◆ İstenen Görevler
**A)** UNIFIL tezkeresi metninde "Genel Kurul'daki görüşmeler" ifadesinden başlayıp "baktığını ifade etti." ifadesine kadar uzanan bölümün tamamını yeniden yaz ve bu bölümde "hareketli" sözcüğünü "canlı" ile değiştir.
**B)** UNIFIL tezkeresi metnini kaldığı yerden sürdür.

◆ Belge
□ □ □
UNIFIL'in görev süresi, BM Güvenlik Konseyi'nin kararıyla 31 Aralık 2026'ya kadar uzatılmış durumda. Ancak 2027'den itibaren gücün tedricen tasfiye edilmesine başlanacak. Tezkere, bu geçiş sürecini de dikkate alarak hazırlanmış. Hudut, kapsam ve miktar gibi detaylar Cumhurbaşkanı tarafından belirlenecek. Anayasa'nın 92. maddesi uyarınca, bu düzenlemeler için yetki veriliyor. Lübnan ile ikili ilişkilerimiz ve bölgedeki güvenlik koşulları da bu kararın temel dayanaklarından biri.

Genel Kurul'daki görüşmeler oldukça hareketli geçti. Farklı partilerden milletvekilleri, tezkerenin gerekçelerini ve sonuçlarını masaya yatırdı. Örneğin, Yeni Yol Partisi İstanbul Milletvekili Mustafa Kaya, UNIFIL'in Lübnan'da barışı sağlama konusunda yetersiz kaldığını savundu. Ancak Türk askerinin orada bulunmasının, Lübnan'la tarihi bağlarımızı hatırlattığını ve yumuşak güç unsuru olarak işlev gördüğünü kabul etti. Kaya, bu uzatmanın son olması nedeniyle olumlu baktığını ifade etti.
□ □ □
◆ Kayıtlı Satırlar
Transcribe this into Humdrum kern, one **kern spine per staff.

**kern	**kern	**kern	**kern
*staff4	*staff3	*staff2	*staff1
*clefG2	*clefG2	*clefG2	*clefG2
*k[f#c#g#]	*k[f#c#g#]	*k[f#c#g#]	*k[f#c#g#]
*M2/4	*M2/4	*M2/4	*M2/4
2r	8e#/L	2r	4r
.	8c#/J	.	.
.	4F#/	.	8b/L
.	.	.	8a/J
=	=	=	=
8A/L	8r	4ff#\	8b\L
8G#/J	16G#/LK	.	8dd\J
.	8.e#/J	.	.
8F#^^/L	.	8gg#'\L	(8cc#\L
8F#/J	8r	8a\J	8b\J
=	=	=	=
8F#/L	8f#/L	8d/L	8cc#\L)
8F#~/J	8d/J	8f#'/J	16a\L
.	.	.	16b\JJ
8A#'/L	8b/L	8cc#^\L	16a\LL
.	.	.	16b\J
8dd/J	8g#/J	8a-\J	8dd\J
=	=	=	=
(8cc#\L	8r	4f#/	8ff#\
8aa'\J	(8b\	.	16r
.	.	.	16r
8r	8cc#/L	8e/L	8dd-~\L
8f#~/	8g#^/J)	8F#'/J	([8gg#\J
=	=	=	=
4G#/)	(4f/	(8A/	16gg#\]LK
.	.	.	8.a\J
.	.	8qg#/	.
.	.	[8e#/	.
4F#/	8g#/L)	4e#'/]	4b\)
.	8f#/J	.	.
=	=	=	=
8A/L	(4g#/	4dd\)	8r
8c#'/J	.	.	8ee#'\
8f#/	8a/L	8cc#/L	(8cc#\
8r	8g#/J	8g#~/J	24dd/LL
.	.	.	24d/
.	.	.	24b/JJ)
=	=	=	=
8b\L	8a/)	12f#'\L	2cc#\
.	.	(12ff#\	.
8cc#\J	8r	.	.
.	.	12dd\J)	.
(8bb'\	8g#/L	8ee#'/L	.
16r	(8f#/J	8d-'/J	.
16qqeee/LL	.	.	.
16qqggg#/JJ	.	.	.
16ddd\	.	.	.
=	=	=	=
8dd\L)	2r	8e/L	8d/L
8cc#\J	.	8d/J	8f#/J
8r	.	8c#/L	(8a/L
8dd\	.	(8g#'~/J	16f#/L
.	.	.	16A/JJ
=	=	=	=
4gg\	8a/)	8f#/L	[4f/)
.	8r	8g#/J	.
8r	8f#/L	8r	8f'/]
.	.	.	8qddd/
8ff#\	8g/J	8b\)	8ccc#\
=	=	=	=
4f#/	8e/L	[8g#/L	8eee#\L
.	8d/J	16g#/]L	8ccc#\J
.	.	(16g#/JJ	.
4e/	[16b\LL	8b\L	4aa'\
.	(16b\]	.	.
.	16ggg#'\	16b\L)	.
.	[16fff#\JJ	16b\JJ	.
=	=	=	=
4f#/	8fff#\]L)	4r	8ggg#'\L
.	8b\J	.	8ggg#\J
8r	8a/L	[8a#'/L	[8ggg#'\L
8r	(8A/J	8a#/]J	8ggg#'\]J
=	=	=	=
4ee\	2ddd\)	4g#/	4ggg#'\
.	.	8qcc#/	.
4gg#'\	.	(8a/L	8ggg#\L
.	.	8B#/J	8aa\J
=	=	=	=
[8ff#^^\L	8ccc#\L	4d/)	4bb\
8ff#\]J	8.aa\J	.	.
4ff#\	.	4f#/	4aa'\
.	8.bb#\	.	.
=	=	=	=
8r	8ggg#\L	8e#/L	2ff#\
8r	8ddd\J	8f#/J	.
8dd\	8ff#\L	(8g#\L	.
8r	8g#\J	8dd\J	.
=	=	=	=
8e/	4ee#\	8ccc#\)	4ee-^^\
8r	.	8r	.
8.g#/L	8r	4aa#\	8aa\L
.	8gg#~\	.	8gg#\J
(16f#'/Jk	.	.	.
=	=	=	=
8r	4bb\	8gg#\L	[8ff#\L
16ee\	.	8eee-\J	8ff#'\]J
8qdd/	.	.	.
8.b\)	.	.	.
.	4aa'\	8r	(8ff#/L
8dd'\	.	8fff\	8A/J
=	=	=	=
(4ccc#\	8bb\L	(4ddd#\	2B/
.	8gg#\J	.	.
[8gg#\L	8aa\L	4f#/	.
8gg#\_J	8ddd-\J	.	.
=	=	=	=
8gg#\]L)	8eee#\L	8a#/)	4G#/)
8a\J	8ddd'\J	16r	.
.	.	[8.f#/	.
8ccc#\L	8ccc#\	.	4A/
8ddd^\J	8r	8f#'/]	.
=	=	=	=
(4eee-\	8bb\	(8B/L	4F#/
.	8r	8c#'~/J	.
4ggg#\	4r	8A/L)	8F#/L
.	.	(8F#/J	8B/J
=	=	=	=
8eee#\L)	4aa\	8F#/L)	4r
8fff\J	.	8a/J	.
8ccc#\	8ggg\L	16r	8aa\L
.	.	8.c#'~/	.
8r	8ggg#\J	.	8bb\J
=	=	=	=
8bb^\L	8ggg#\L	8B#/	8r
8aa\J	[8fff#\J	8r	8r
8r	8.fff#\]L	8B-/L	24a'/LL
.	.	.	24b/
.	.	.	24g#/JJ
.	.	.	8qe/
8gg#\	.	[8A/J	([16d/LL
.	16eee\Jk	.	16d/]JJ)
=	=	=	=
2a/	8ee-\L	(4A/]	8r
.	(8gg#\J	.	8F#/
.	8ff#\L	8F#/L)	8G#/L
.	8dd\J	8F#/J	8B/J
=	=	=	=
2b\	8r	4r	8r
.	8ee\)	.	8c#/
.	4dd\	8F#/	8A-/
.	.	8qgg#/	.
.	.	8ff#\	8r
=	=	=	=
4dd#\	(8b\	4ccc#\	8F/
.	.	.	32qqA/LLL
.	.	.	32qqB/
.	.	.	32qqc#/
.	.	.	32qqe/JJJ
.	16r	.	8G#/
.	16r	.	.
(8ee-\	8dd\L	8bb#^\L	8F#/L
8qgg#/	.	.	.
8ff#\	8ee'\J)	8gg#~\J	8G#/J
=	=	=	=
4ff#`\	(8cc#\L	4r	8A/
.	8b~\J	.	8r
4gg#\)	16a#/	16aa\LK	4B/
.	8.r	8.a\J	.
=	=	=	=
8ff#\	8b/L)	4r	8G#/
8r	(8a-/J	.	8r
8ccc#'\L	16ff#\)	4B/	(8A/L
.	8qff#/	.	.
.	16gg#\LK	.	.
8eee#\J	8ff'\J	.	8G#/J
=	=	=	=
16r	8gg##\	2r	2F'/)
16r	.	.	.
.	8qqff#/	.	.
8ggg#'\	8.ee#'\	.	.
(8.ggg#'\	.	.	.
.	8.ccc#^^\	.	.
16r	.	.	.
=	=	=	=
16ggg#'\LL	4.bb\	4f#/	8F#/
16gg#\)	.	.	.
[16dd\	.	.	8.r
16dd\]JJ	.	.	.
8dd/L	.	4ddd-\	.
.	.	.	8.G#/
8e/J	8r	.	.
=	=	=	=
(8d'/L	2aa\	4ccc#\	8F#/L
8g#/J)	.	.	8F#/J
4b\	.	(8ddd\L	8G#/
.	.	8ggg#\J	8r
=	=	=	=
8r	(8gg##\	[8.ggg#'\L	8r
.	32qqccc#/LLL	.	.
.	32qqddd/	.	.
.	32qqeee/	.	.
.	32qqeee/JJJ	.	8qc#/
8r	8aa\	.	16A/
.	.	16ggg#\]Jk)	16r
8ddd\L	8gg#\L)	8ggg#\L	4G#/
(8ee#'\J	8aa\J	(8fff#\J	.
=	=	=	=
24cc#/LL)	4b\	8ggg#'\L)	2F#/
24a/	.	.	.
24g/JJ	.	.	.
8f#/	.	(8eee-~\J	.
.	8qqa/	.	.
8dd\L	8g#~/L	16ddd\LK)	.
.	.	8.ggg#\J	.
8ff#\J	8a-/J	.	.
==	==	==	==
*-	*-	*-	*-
□ □ □
◆ Verilen Yanıtlar
**A)**
Genel Kurul'daki görüşmeler oldukça canlı geçti. Farklı partilerden milletvekilleri, tezkerenin gerekçelerini ve sonuçlarını masaya yatırdı. Örneğin, Yeni Yol Partisi İstanbul Milletvekili Mustafa Kaya, UNIFIL'in Lübnan'da barışı sağlama konusunda yetersiz kaldığını savundu. Ancak Türk askerinin orada bulunmasının, Lübnan'la tarihi bağlarımızı hatırlattığını ve yumuşak güç unsuru olarak işlev gördüğünü kabul etti. Kaya, bu uzatmanın son olması nedeniyle olumlu baktığını ifade etti.

**B)**
İYİ Parti Kocaeli Milletvekili Lütfü Türkkan ise daha eleştirel bir yaklaşım sergiledi. Lübnan'ı bir zamanlar Doğu'nun Paris'i olarak anıldığını hatırlatarak, bugün ülkenin siyasi yapısının parçalandığını, devlet kurumlarının felç olduğunu ve sınırlarını koruyamadığını söyledi. İsrail'in Lübnan'ı bombaladığını, UNIFIL'in ise sadece izlediğini öne sürdü. Türkkan, "Bugün İsrail isterse Beyrut'ta, hatta Şam sokaklarında bile operasyon yapabiliyor. Hal böyleyken bu tezkereyi neden iki yıl uzatıyoruz? Neyi, kimi kimden koruyoruz? İki yıl içerisinde nelerin gerçekleşmesini öngörüyorsunuz? Yaşadığımız son iki yıl önümüzdeki iki yılın habercisi mi?" diye sordu.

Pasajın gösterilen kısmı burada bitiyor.